━━━━━ SOURCE MATERIAL

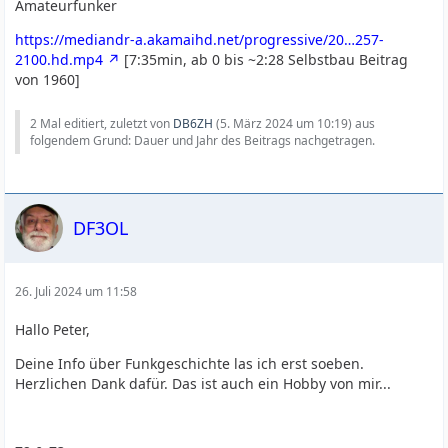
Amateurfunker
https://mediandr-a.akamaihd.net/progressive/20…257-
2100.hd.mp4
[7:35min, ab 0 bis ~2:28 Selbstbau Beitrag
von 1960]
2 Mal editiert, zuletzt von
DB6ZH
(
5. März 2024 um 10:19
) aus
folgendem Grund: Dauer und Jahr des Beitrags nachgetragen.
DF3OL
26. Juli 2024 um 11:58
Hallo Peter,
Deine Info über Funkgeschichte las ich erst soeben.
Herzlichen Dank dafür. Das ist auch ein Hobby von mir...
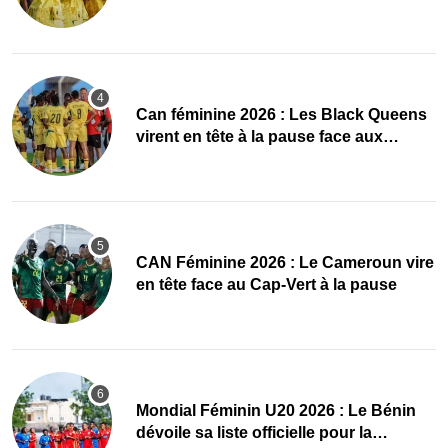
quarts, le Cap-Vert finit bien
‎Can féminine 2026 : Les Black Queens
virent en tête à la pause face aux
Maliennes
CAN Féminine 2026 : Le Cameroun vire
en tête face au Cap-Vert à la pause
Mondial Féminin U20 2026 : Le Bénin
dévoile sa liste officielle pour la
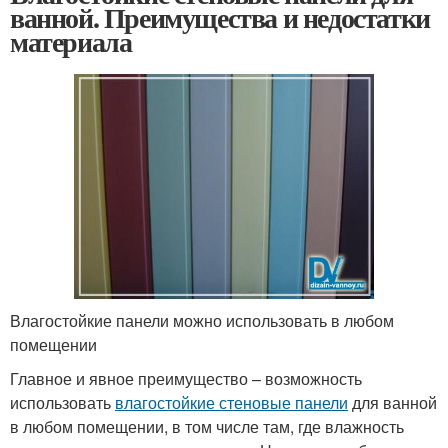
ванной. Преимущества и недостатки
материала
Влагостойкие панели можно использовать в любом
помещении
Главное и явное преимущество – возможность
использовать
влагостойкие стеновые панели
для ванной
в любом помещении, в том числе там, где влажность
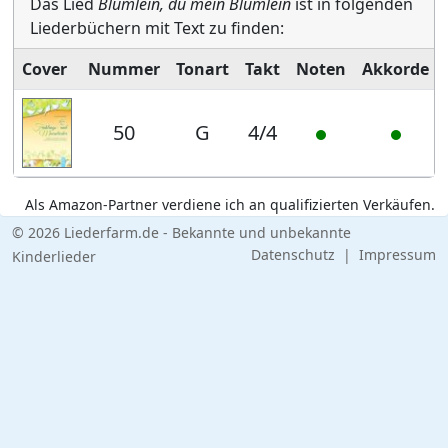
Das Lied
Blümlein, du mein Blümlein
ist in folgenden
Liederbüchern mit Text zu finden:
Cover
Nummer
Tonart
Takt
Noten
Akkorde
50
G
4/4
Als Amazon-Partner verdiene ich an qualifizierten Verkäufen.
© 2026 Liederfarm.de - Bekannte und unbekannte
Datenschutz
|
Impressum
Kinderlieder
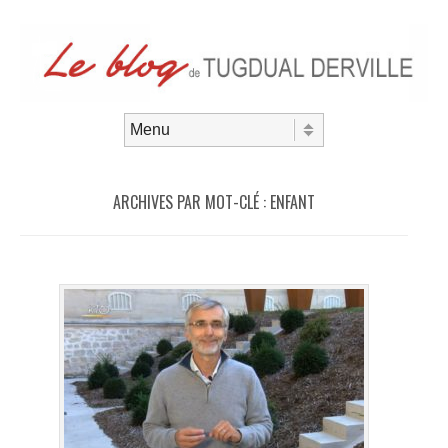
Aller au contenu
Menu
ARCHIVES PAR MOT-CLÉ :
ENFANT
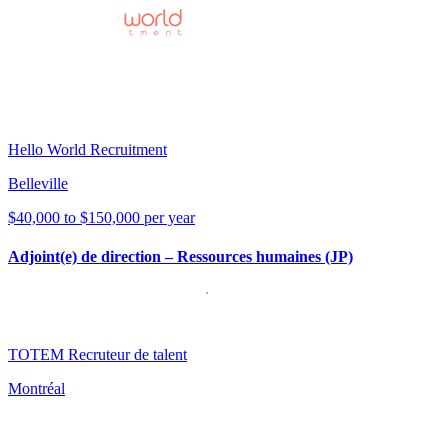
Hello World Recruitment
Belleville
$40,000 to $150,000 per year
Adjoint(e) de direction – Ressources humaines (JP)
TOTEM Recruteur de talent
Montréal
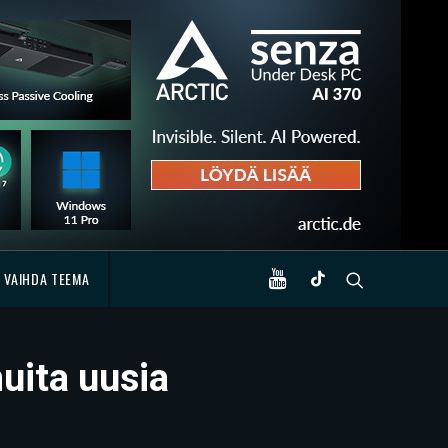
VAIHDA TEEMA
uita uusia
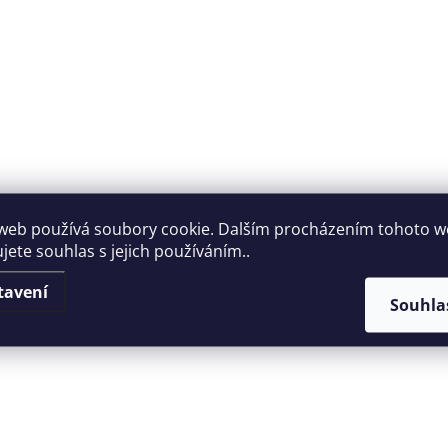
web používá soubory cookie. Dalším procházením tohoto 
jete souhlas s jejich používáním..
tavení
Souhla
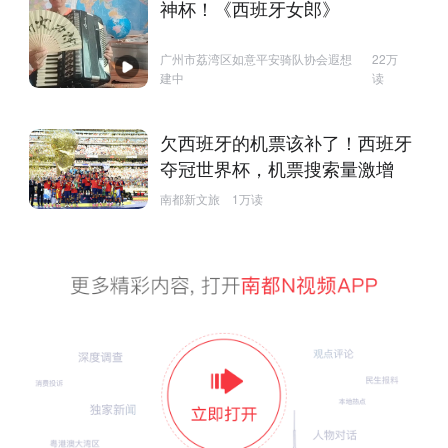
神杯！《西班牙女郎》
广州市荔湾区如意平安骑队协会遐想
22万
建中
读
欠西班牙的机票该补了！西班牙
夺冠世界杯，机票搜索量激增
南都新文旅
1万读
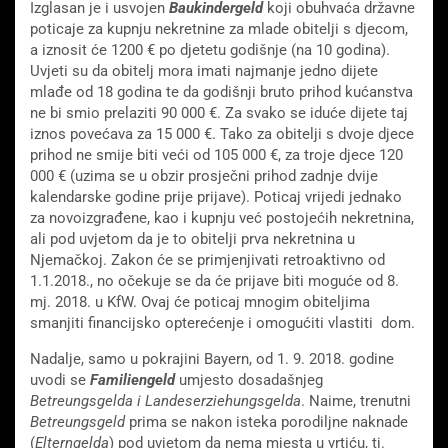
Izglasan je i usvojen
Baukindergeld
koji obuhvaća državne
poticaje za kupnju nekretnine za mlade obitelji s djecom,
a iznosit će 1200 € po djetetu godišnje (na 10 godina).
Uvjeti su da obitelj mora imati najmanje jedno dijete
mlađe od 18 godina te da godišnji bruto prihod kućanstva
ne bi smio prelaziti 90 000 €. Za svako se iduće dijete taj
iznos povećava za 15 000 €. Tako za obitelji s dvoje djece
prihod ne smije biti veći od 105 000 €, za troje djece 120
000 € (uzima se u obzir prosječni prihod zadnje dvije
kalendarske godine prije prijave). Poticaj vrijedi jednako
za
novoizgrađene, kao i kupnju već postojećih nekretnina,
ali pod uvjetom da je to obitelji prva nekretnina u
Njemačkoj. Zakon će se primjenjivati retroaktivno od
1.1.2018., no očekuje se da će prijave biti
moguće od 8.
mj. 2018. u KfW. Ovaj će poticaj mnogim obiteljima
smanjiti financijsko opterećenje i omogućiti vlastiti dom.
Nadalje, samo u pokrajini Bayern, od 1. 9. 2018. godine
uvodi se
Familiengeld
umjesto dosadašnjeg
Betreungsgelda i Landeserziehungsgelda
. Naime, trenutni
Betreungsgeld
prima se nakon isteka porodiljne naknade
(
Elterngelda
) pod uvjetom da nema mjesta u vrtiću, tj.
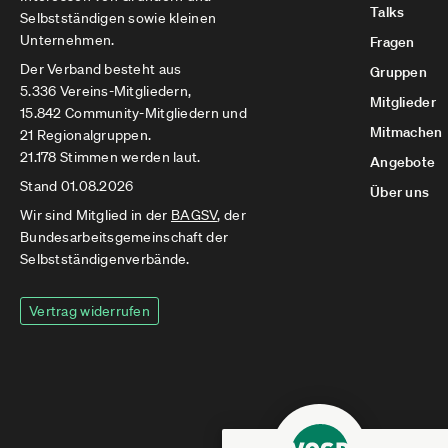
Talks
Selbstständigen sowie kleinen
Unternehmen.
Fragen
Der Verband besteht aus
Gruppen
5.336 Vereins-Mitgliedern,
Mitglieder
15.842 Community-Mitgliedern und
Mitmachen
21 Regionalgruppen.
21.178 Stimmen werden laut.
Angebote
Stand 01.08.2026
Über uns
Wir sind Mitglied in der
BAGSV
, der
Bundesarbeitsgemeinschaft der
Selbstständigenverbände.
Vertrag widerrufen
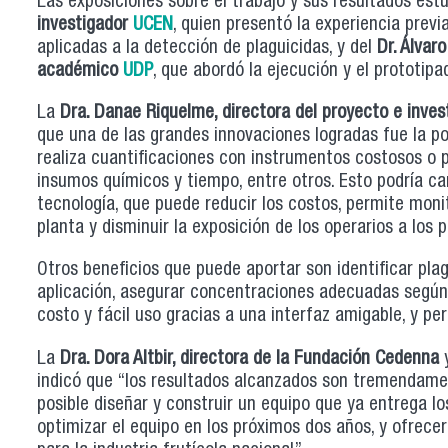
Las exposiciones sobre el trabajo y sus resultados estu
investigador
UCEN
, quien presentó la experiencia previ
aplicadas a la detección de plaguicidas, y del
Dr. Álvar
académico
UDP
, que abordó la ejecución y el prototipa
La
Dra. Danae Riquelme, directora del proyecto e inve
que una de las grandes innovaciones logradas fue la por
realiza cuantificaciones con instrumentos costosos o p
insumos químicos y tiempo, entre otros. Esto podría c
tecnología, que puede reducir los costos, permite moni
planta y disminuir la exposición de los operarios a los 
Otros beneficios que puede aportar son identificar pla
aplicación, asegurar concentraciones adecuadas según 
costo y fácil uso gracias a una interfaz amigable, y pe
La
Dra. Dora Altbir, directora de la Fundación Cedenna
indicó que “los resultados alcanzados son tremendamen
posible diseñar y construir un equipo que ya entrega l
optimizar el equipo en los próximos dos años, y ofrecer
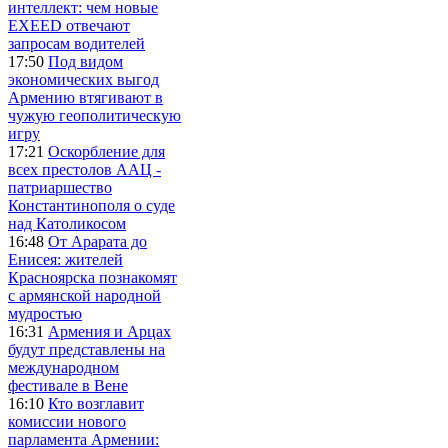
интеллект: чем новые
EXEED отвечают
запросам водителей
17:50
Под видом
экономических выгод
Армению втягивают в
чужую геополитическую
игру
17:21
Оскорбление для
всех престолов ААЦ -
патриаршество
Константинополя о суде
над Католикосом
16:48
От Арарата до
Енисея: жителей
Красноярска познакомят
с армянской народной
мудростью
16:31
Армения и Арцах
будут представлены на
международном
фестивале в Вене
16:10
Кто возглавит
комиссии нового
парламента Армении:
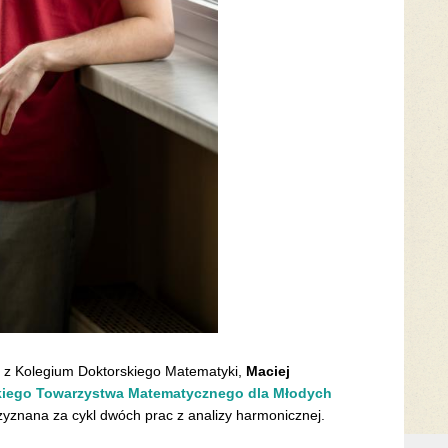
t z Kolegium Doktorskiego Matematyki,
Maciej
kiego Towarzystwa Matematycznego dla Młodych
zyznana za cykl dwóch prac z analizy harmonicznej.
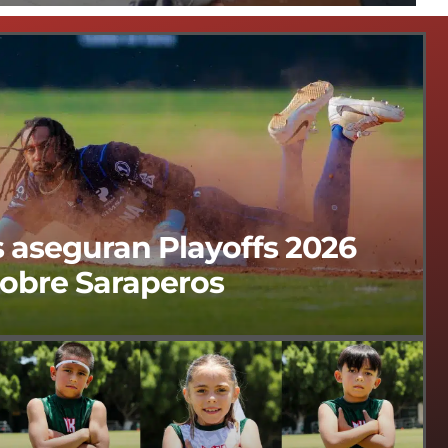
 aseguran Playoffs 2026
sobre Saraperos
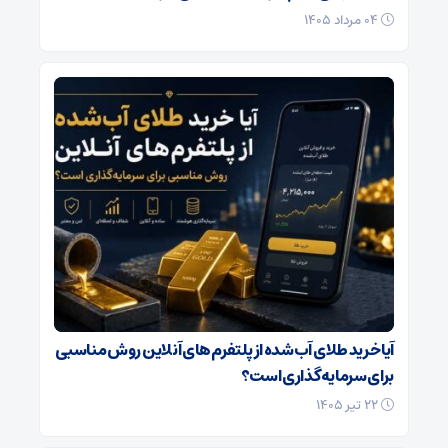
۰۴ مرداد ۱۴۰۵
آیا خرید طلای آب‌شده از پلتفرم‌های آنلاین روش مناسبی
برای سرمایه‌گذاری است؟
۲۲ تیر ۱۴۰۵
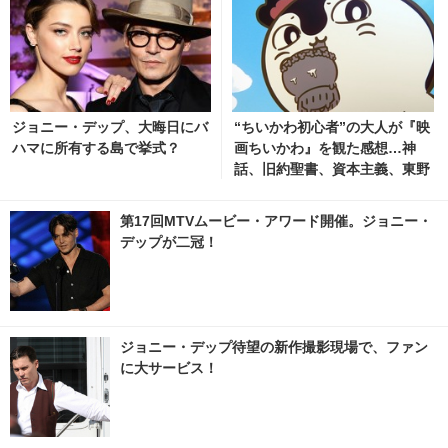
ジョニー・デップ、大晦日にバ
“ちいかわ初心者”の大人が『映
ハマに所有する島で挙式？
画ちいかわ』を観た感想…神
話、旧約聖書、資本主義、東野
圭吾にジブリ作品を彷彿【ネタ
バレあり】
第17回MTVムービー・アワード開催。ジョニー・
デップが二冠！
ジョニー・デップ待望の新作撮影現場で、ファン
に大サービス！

━━━━━━━━━━

YOUR GOAL >>
Give back every entry in full, exactly as written, with no picture included.

YOUR RESPONSE >>
Amateurfunker
https://mediandr-a.akamaihd.net/progressive/20…257-
2100.hd.mp4
[7:35min, ab 0 bis ~2:28 Selbstbau Beitrag
von 1960]
2 Mal editiert, zuletzt von
DB6ZH
(
5. März 2024 um 10:19
) aus
folgendem Grund: Dauer und Jahr des Beitrags nachgetragen.
DF3OL
26. Juli 2024 um 11:58
Hallo Peter,
Deine Info über Funkgeschichte las ich erst soeben.
Herzlichen Dank dafür. Das ist auch ein Hobby von mir...
quarts, le Cap-Vert finit bien
‎Can féminine 2026 : Les Black Queens
virent en tête à la pause face aux
Maliennes
CAN Féminine 2026 : Le Cameroun vire
en tête face au Cap-Vert à la pause
Mondial Féminin U20 2026 : Le Bénin
dévoile sa liste officielle pour la
ванной. Преимущества и недостатки
материала
Влагостойкие панели можно использовать в любом
помещении
Главное и явное преимущество – возможность
использовать
влагостойкие стеновые панели
для ванной
в любом помещении, в том числе там, где влажность
Das Lied
Blümlein, du mein Blümlein
ist in folgenden
Liederbüchern mit Text zu finden:
Cover
Nummer
Tonart
Takt
Noten
Akkorde
50
G
4/4
Als Amazon-Partner verdiene ich an qualifizierten Verkäufen.
© 2026 Liederfarm.de - Bekannte und unbekannte
Datenschutz
|
Impressum
Kinderlieder
Aller au contenu
Menu
ARCHIVES PAR MOT-CLÉ :
ENFANT
Hello World Recruitment
Belleville
$40,000 to $150,000 per year
Adjoint(e) de direction – Ressources humaines (JP)
TOTEM Recruteur de talent
Montréal
VAIHDA TEEMA
uita uusia
web používá soubory cookie. Dalším procházením tohoto 
jete souhlas s jejich používáním..
tavení
Souhla
神杯！《西班牙女郎》
广州市荔湾区如意平安骑队协会遐想
22万
建中
读
欠西班牙的机票该补了！西班牙
夺冠世界杯，机票搜索量激增
南都新文旅
1万读
Izglasan je i usvojen
Baukindergeld
koji obuhvaća državne
poticaje za kupnju nekretnine za mlade obitelji s djecom,
a iznosit će 1200 € po djetetu godišnje (na 10 godina).
Uvjeti su da obitelj mora imati najmanje jedno dijete
mlađe od 18 godina te da godišnji bruto prihod kućanstva
ne bi smio prelaziti 90 000 €. Za svako se iduće dijete taj
iznos povećava za 15 000 €. Tako za obitelji s dvoje djece
prihod ne smije biti veći od 105 000 €, za troje djece 120
000 € (uzima se u obzir prosječni prihod zadnje dvije
kalendarske godine prije prijave). Poticaj vrijedi jednako
za
novoizgrađene, kao i kupnju već postojećih nekretnina,
ali pod uvjetom da je to obitelji prva nekretnina u
Njemačkoj. Zakon će se primjenjivati retroaktivno od
1.1.2018., no očekuje se da će prijave biti
moguće od 8.
mj. 2018. u KfW. Ovaj će poticaj mnogim obiteljima
smanjiti financijsko opterećenje i omogućiti vlastiti dom.
Nadalje, samo u pokrajini Bayern, od 1. 9. 2018. godine
uvodi se
Familiengeld
umjesto dosadašnjeg
Betreungsgelda i Landeserziehungsgelda
. Naime, trenutni
Betreungsgeld
prima se nakon isteka porodiljne naknade
(
Elterngelda
) pod uvjetom da nema mjesta u vrtiću, tj.
Talks
Selbstständigen sowie kleinen
Unternehmen.
Fragen
Der Verband besteht aus
Gruppen
5.336 Vereins-Mitgliedern,
Mitglieder
15.842 Community-Mitgliedern und
Mitmachen
21 Regionalgruppen.
21.178 Stimmen werden laut.
Angebote
Stand 01.08.2026
Über uns
Wir sind Mitglied in der
BAGSV
, der
Bundesarbeitsgemeinschaft der
Selbstständigenverbände.
Vertrag widerrufen
Las exposiciones sobre el trabajo y sus resultados estu
investigador
UCEN
, quien presentó la experiencia previ
aplicadas a la detección de plaguicidas, y del
Dr. Álvar
académico
UDP
, que abordó la ejecución y el prototipa
La
Dra. Danae Riquelme, directora del proyecto e inve
que una de las grandes innovaciones logradas fue la por
realiza cuantificaciones con instrumentos costosos o p
insumos químicos y tiempo, entre otros. Esto podría c
tecnología, que puede reducir los costos, permite moni
planta y disminuir la exposición de los operarios a los 
Otros beneficios que puede aportar son identificar pla
aplicación, asegurar concentraciones adecuadas según 
costo y fácil uso gracias a una interfaz amigable, y pe
La
Dra. Dora Altbir, directora de la Fundación Cedenna
indicó que “los resultados alcanzados son tremendamen
posible diseñar y construir un equipo que ya entrega l
optimizar el equipo en los próximos dos años, y ofrecer
интеллект: чем новые
EXEED отвечают
запросам водителей
17:50
Под видом
экономических выгод
Армению втягивают в
чужую геополитическую
игру
17:21
Оскорбление для
всех престолов ААЦ -
патриаршество
Константинополя о суде
над Католикосом
16:48
От Арарата до
Енисея: жителей
Красноярска познакомят
с армянской народной
мудростью
16:31
Армения и Арцах
будут представлены на
международном
фестивале в Вене
16:10
Кто возглавит
комиссии нового
парламента Армении:
t z Kolegium Doktorskiego Matematyki,
Maciej
kiego Towarzystwa Matematycznego dla Młodych
zyznana za cykl dwóch prac z analizy harmonicznej.
 aseguran Playoffs 2026
sobre Saraperos
۰۴ مرداد ۱۴۰۵
آیا خرید طلای آب‌شده از پلتفرم‌های آنلاین روش مناسبی
برای سرمایه‌گذاری است؟
۲۲ تیر ۱۴۰۵
ジョニー・デップ、大晦日にバ
“ちいかわ初心者”の大人が『映
ハマに所有する島で挙式？
画ちいかわ』を観た感想…神
話、旧約聖書、資本主義、東野
圭吾にジブリ作品を彷彿【ネタ
バレあり】
第17回MTVムービー・アワード開催。ジョニー・
デップが二冠！
ジョニー・デップ待望の新作撮影現場で、ファン
に大サービス！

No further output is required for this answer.